Reprenez le passage juridique ci-dessous sur la garde d'un véhicule à moteur avec un taux d'alcoolémie supérieur à la limite, et poursuivez-le après sa dernière phrase.

Texte fourni:
************

43. Il n'est pas non plus nécessaire, à mon avis, que la poursuite fasse la preuve de l'intention de mettre le véhicule en marche pour que soit reconnu coupable une personne accusée, en vertu du par. 236(1) d'avoir eu la garde d'un véhicule à moteur alors que son taux d'alcoolémie dépassait 80 milligrammes d'alcool par 100 millilitres de sang. Il peut y avoir garde même en l'absence de cette intention lorsque, comme c'est le cas en l'espèce, un accusé accomplit un acte ou une série d'actes ayant trait à l'utilisation du véhicule ou de ses accessoires, qui font que le véhicule peut être mis en marche involontairement, créant le danger que l'article vise à prévenir. (Soulignés du soussigné)

************

Extrait de données:
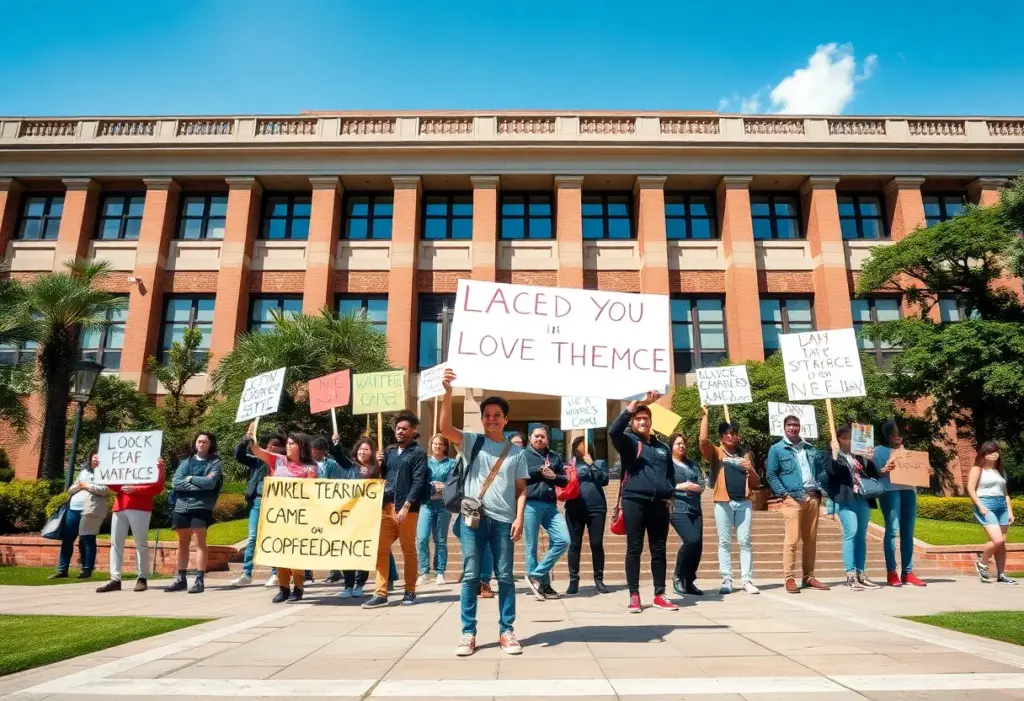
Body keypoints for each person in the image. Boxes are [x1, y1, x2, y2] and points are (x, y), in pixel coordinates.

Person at [440, 368, 528, 657]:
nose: (491, 418)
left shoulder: (516, 452)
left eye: (497, 415)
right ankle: (468, 633)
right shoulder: (471, 441)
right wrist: (448, 392)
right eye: (487, 414)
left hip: (504, 522)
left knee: (504, 576)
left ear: (506, 419)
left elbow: (521, 489)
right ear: (482, 418)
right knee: (469, 576)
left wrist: (519, 518)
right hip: (473, 520)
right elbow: (444, 430)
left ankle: (507, 630)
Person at [609, 391, 679, 614]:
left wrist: (670, 495)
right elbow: (613, 431)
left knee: (658, 550)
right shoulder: (628, 442)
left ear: (651, 421)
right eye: (638, 418)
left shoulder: (663, 447)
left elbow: (670, 474)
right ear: (633, 422)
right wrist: (633, 406)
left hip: (659, 505)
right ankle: (634, 595)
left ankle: (659, 594)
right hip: (634, 502)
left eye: (645, 418)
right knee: (634, 548)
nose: (642, 421)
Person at [362, 411, 428, 609]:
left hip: (407, 509)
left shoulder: (418, 453)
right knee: (380, 550)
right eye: (398, 428)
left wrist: (407, 506)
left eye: (404, 429)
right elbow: (377, 478)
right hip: (386, 507)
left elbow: (418, 481)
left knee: (408, 550)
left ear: (413, 431)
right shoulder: (389, 451)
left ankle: (410, 590)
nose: (400, 432)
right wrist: (377, 462)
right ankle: (380, 592)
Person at [247, 427, 319, 602]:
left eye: (292, 443)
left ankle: (298, 587)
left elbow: (310, 492)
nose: (288, 446)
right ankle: (283, 587)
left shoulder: (310, 468)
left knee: (296, 553)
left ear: (301, 446)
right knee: (279, 551)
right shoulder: (277, 461)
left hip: (298, 517)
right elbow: (257, 450)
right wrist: (251, 438)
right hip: (278, 516)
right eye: (287, 443)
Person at [767, 414, 830, 594]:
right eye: (789, 425)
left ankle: (809, 576)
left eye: (795, 425)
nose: (793, 428)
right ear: (784, 427)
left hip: (812, 497)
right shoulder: (777, 449)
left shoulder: (810, 449)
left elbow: (821, 471)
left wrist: (819, 491)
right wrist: (784, 494)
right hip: (793, 499)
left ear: (800, 427)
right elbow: (771, 475)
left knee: (811, 540)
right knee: (792, 539)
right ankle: (789, 578)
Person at [699, 406, 760, 595]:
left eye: (733, 433)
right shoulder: (717, 453)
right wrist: (706, 416)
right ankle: (726, 579)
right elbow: (702, 441)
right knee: (724, 541)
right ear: (721, 437)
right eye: (727, 433)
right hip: (723, 502)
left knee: (745, 541)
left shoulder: (745, 454)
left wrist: (750, 468)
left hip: (744, 502)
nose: (731, 436)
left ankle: (747, 580)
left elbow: (756, 482)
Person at [825, 425, 882, 591]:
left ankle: (861, 574)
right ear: (840, 440)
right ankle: (850, 574)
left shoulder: (859, 455)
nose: (851, 441)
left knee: (861, 536)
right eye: (847, 438)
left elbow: (873, 475)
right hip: (845, 499)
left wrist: (870, 459)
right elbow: (832, 473)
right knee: (851, 532)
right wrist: (835, 455)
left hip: (861, 498)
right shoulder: (834, 455)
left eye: (853, 437)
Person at [96, 458, 166, 593]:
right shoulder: (124, 464)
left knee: (140, 544)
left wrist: (136, 489)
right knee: (115, 544)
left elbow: (158, 487)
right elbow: (113, 485)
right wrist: (100, 469)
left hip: (140, 507)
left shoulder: (151, 463)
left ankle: (142, 578)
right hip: (120, 506)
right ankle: (115, 579)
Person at [167, 432, 223, 594]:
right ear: (195, 443)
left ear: (210, 444)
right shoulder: (186, 462)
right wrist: (197, 484)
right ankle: (181, 578)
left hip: (201, 507)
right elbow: (176, 482)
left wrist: (190, 478)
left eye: (205, 442)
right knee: (182, 543)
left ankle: (199, 579)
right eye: (199, 441)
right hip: (181, 507)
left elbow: (210, 483)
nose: (201, 444)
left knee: (200, 543)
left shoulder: (215, 463)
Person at [874, 420, 927, 587]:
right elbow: (873, 474)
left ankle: (908, 572)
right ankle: (891, 571)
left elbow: (916, 470)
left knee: (908, 531)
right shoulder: (878, 452)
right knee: (893, 530)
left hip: (909, 491)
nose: (899, 438)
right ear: (888, 435)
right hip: (890, 491)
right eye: (896, 434)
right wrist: (884, 470)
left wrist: (926, 471)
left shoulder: (908, 453)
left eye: (901, 434)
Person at [230, 433, 285, 588]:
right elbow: (239, 455)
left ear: (281, 448)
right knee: (253, 537)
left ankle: (275, 573)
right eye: (268, 445)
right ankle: (247, 573)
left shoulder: (284, 463)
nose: (270, 448)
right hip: (258, 500)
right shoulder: (258, 461)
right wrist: (246, 440)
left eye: (274, 445)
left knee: (273, 537)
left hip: (276, 502)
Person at [523, 424, 571, 600]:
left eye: (542, 436)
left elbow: (564, 481)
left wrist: (554, 476)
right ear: (530, 438)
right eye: (536, 436)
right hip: (530, 504)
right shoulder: (523, 455)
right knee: (531, 547)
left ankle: (535, 575)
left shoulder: (554, 456)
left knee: (563, 540)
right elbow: (518, 476)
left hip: (551, 505)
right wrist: (538, 471)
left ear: (547, 439)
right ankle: (543, 586)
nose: (539, 439)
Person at [50, 452, 108, 580]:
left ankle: (87, 569)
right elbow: (71, 489)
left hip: (90, 509)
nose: (95, 459)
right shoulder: (84, 472)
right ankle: (62, 569)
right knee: (67, 539)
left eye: (98, 457)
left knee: (87, 539)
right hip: (73, 508)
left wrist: (86, 486)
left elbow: (104, 490)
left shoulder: (106, 473)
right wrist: (80, 486)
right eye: (93, 457)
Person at [334, 436, 379, 598]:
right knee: (347, 551)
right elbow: (338, 456)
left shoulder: (376, 469)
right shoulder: (351, 466)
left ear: (372, 452)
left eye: (366, 449)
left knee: (362, 550)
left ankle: (359, 584)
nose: (362, 451)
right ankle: (348, 585)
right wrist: (337, 444)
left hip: (367, 517)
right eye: (360, 449)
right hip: (349, 516)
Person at [564, 436, 609, 595]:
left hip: (596, 508)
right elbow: (563, 482)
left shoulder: (600, 463)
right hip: (574, 508)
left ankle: (599, 579)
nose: (582, 447)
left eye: (585, 444)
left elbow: (604, 480)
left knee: (596, 544)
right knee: (574, 545)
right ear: (575, 447)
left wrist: (591, 464)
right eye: (579, 444)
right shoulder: (569, 464)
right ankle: (573, 580)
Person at [968, 441, 1017, 585]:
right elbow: (971, 489)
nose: (994, 454)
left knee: (1002, 544)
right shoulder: (977, 469)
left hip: (1002, 505)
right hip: (986, 504)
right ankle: (982, 562)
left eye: (996, 451)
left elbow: (1005, 493)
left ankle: (1001, 574)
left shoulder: (999, 470)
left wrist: (1010, 511)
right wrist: (980, 506)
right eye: (990, 452)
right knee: (998, 540)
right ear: (984, 454)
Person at [417, 433, 456, 587]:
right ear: (431, 445)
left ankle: (440, 571)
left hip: (443, 506)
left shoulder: (451, 463)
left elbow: (455, 482)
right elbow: (418, 480)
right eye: (435, 444)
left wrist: (444, 487)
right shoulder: (424, 462)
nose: (437, 446)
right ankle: (424, 571)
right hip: (426, 504)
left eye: (440, 444)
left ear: (445, 446)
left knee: (440, 540)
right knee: (422, 539)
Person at [668, 432, 704, 597]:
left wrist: (699, 487)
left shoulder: (692, 464)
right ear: (671, 446)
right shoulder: (667, 464)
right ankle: (678, 576)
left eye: (683, 443)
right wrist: (679, 486)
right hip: (678, 507)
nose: (681, 446)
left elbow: (702, 481)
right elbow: (663, 484)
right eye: (678, 444)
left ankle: (689, 581)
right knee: (691, 540)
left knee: (698, 546)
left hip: (695, 507)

************

Zone de réponse:
[44] Puis, dans l'arrêt R. c. Toews, la Cour Suprême a eu l'occasion de revenir sur la notion de garde ou contrôle d'un véhicule à moteur alors que les facultés sont affaiblies. Les faits de cette affaire sont les suivants :
2 La police a trouvé l'accusé endormi sur le siège avant de son camion, vers 5 h 15 le matin du 20 juillet 1980. Le véhicule était sur un terrain privé, à huit ou dix pieds de la route. L'intimé était couché sur le siège avant, la tête près de la portière du côté du passager, enveloppé jusqu'à la ceinture dans un sac de couchage étendu jusque sous le volant et avait les pieds pendants ou touchant le plancher. La clef de contact était en place, l'appareil stéréo jouait fort, mais le moteur du camion était arrêté et les phares étaient éteints. Les policiers ont réveillé l'intimé et remarqué des signes d'ébriété. Il est admis que le taux d'alcoolémie de l'intimé se situait entre 0,16 et 0,17 et que sa capacité de conduire était affaiblie. La preuve révèle de plus, ce qui n'est pas contesté, que l'intimé avait été conduit par un ami de chez lui à Endako à une maison à Fraser Lake où son camion était stationné et où la soirée avait lieu. L'intimé a quitté la soirée vers 1 h 30 du matin parce qu'il était fatigué; il est monté dans son camion pour se coucher et attendre son ami qui était resté à la soirée. Les policiers sont arrivés vers 5 h 15 du matin répondant à un appel relativement à autre chose et ont trouvé l'intimé profondément endormi dans le camion. L'intimé a juré qu'il n'avait pas l'intention de conduire le camion lorsqu'il y est monté, ce que semblent avoir cru les cours d'instance inférieure.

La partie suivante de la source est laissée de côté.